HealthDay News – U.S. patients whose health insurance plans have high deductibles undergo fewer diagnostic imaging tests, according to a study published in the February issue of Medical Care.
Researchers analyzed 2010 insurance data from more than 21 million adults nationwide to compare use rates and costs of imaging studies such as X-rays, CT or MRI scans, among others, for patients with and without high-deductible plans. They considered insurance plans with an annual deductible of at least $1,200 for individuals and $2,400 for families to be high deductible. They define low-value diagnostic imaging as those with “marginal medical benefit and potential patient harms” and those that “may promote a cycle of increasing medical intervention conferring little to no benefit.”
After controlling for age, sex, geographic location and health status, the study found that people enrolled in high-deductible plans used 7.5% fewer imaging studies than those in other plans. “This difference in imaging utilization corresponded to a 10.2% difference in imaging payments,” the researchers write.

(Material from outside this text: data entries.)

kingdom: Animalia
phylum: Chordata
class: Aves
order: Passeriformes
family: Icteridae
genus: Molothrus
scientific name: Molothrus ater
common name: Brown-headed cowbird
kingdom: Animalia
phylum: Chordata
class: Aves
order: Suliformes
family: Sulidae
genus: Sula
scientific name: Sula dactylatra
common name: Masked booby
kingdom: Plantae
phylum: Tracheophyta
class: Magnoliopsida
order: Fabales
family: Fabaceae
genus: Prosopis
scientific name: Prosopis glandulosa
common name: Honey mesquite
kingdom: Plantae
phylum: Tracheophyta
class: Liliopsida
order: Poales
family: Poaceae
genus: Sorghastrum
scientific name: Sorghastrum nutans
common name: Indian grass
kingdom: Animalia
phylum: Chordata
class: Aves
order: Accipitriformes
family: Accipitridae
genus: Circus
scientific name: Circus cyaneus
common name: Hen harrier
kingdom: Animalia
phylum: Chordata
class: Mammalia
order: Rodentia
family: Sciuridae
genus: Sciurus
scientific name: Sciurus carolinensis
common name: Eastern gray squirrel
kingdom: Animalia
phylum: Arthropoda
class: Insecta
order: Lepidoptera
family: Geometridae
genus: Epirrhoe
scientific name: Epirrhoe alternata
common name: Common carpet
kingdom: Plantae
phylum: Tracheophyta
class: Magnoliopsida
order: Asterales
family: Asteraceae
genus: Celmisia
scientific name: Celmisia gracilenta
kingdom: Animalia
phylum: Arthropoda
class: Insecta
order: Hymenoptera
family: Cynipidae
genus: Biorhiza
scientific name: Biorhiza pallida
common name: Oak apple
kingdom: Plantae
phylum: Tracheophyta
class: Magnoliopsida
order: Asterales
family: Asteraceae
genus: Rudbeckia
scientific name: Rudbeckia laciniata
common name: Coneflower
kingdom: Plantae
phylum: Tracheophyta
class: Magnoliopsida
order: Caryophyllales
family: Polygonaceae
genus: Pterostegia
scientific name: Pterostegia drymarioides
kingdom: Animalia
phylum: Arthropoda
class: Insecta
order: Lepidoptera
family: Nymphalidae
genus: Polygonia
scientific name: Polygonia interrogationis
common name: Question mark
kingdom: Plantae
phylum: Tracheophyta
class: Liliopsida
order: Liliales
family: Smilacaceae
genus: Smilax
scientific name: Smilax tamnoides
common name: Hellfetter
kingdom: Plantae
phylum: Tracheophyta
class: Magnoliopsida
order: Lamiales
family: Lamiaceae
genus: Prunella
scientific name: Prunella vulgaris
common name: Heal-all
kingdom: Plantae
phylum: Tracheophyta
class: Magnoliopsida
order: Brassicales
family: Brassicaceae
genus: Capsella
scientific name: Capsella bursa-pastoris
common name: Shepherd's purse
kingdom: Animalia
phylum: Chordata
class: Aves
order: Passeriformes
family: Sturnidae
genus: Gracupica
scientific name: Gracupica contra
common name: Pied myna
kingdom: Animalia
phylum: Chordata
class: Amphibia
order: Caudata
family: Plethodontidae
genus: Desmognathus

However, once a patient had at least one imaging test, being in a high-deductible plan had little effect on their total use of imaging studies.
“We had hoped to find that patients were reducing use of low-value imaging, but we found they reduced all use similarly,” senior author Kimberley Geissler, PhD, from the University of Massachusetts at Amherst, said in a university news release. “It seems patients are not informed enough to discern which tests are more optional and which are medically necessary.”
Summary and Clinical Applicability
These results raise concerns that high-deductible health plans may not be preferentially reducing low-value diagnostic testing. Future health policy targeted at reducing diagnostic imaging should be combined with efforts to improve patient awareness and education as many patients are unaware of the clinical utility of specific diagnostic imaging modalities.
Reference
Zheng S, Ren ZJ, Heineke J, Geissler KH. Reductions in Diagnostic Imaging with High Deductible Health Plans. Med Care. 2016 Feb;54(2):110-7.